* Begin *
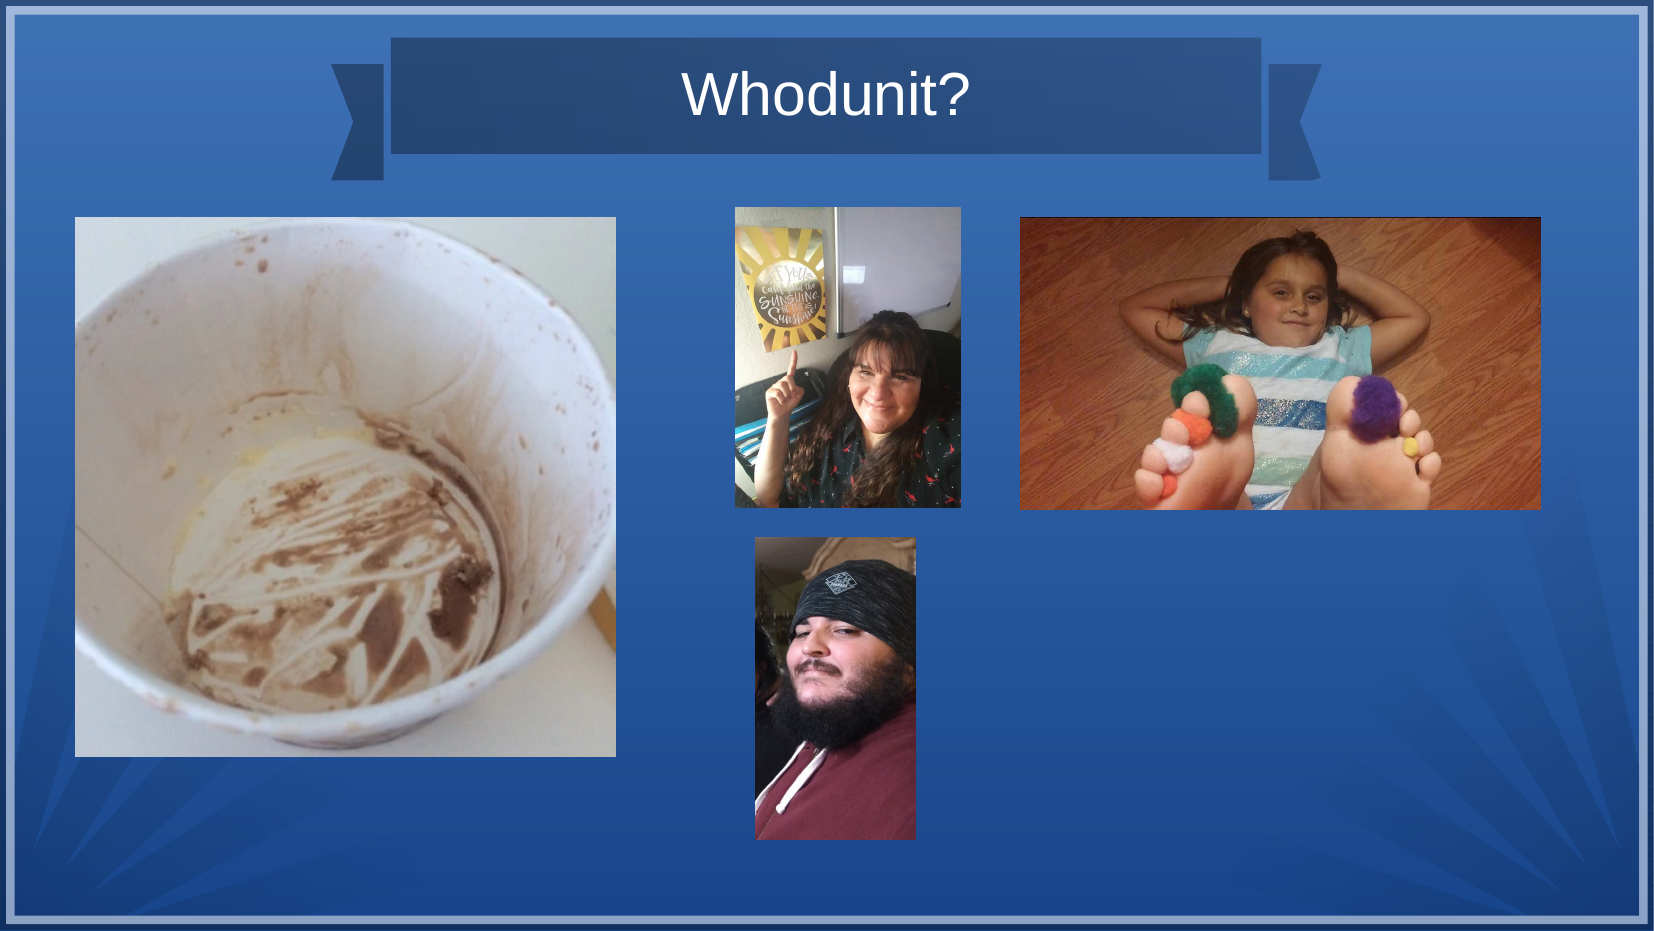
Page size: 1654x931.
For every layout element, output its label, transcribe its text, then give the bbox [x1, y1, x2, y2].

picture [75, 217, 616, 758]
picture [1020, 217, 1541, 511]
title Whodunit? [389, 35, 1264, 154]
picture [735, 207, 961, 508]
picture [755, 537, 916, 841]
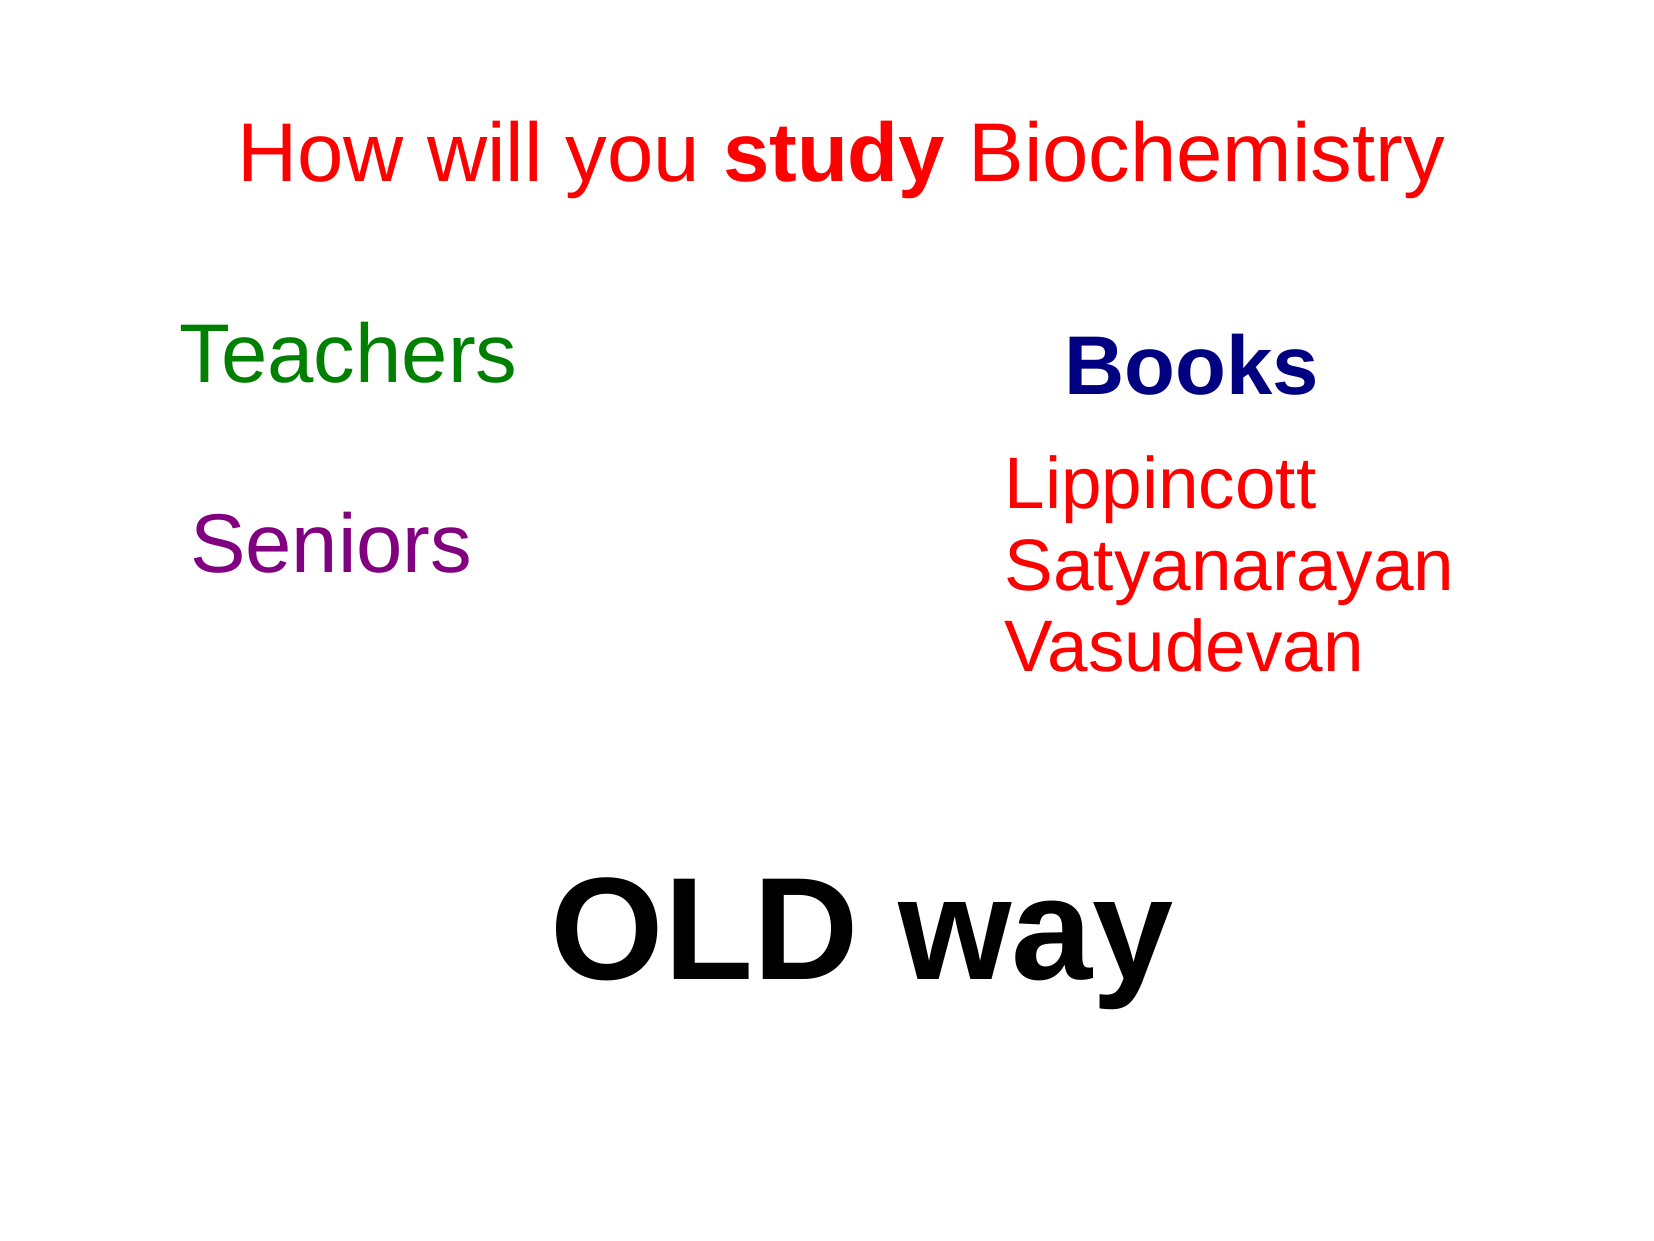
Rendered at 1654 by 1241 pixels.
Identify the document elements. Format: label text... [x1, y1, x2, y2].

title How will you study Biochemistry [82, 49, 1571, 257]
text_box Lippincott Satyanarayan Vasudevan [990, 435, 1486, 695]
text_box OLD way [300, 840, 1426, 1018]
text_box Teachers [165, 300, 571, 408]
text_box Books [1050, 312, 1351, 421]
text_box Seniors [175, 489, 506, 598]
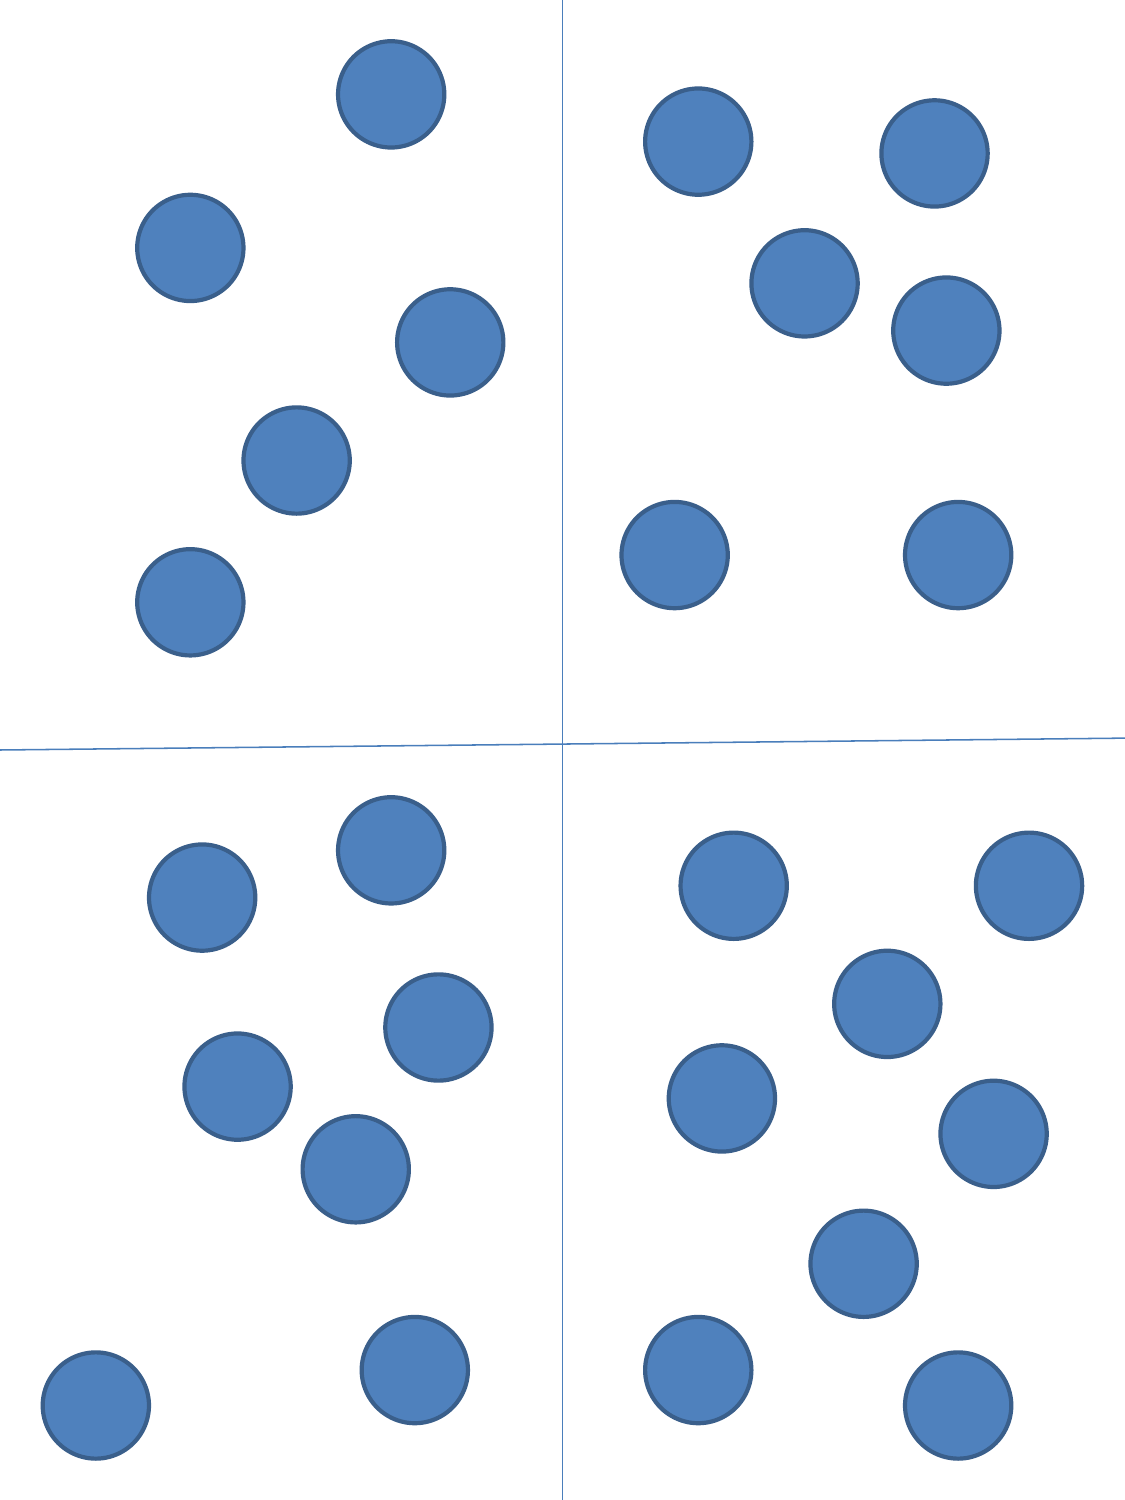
* End *
▶ [TASK OBJECTIVE]
Copy all the rows above word for word, and leave the pictures out of your answer.

▶ [RESULT OF THIS EXERCISE]
Page size: 1654x931.
For every layout element, output its label, transcribe its text, then give the bbox [x1, y1, x2, y2].

picture [75, 217, 616, 758]
picture [1020, 217, 1541, 511]
title Whodunit? [389, 35, 1264, 154]
picture [735, 207, 961, 508]
picture [755, 537, 916, 841]
Rendered at 1654 by 1241 pixels.
Identify the document elements. Format: label text... [x1, y1, x2, y2].

title How will you study Biochemistry [82, 49, 1571, 257]
text_box Lippincott Satyanarayan Vasudevan [990, 435, 1486, 695]
text_box OLD way [300, 840, 1426, 1018]
text_box Teachers [165, 300, 571, 408]
text_box Books [1050, 312, 1351, 421]
text_box Seniors [175, 489, 506, 598]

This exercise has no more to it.